Depuis le 11 février dernier, date de ma proposition de candidature, une équipe est au travail sous l’impulsion de Gabriel Amard pour collecter les signatures. Elle court le pays, interpelle et contacte soit directement soit par courrier. C’était la première fois que nous devions faire cette collecte en affrontant le double blocage du PS et des dirigeants du PC. Mais au total, à l’heure des comptes samedi matin, le chiffre de cinq cent signatures était dépassé. C’est lui qui est fondateur. Nous en connaissons la liste nom par nom tant notre organisation est fine et précise. Le premier contingent de signataires à cette heure-là était celui des élus sans étiquette. On peut vraiment dire qu’ils ont été top ! Car c’est bien sûr eux les plus nombreux dans le pays. Mais aussi les plus exposés aux représailles des appareils politiques. Viennent ensuite les « divers gauche » comme on dit dans les nomenclatures du ministère de l’Intérieur. Un contingent qui inclut les appartenances les plus diverses et les étiquettes les plus vagues qui ont cependant en commun leur référence à « la gauche » en général. Dans ce cas leur parrainage fonctionne aussi comme une façon de s’inscrire dans une démarche de non alignement sur les grands partis qui cherchent sans cesse à les absorber ou à les contrôler dans le cadres des divers syndicats intercommunaux, les conseils d’agglomération ou que sais-je encore.

* * * * *

■ CONSIGNE
Relevez tous les partis et toutes les institutions que le texte présenté désigne par leur nom. Les données qui suivent proviennent d'une source distincte.

* * * * *

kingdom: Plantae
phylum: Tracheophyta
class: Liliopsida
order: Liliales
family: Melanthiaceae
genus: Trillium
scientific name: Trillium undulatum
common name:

* * * * *

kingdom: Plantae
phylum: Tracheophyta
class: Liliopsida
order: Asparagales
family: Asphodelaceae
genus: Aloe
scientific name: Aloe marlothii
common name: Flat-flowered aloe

* * * * *

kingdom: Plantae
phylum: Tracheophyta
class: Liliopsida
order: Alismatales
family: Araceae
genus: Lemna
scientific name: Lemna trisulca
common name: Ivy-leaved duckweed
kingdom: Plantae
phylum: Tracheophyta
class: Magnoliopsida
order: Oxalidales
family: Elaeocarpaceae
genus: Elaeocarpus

* * * * *

■ RÉPONSE
- le PS
- le PC
- le ministère de l'Intérieur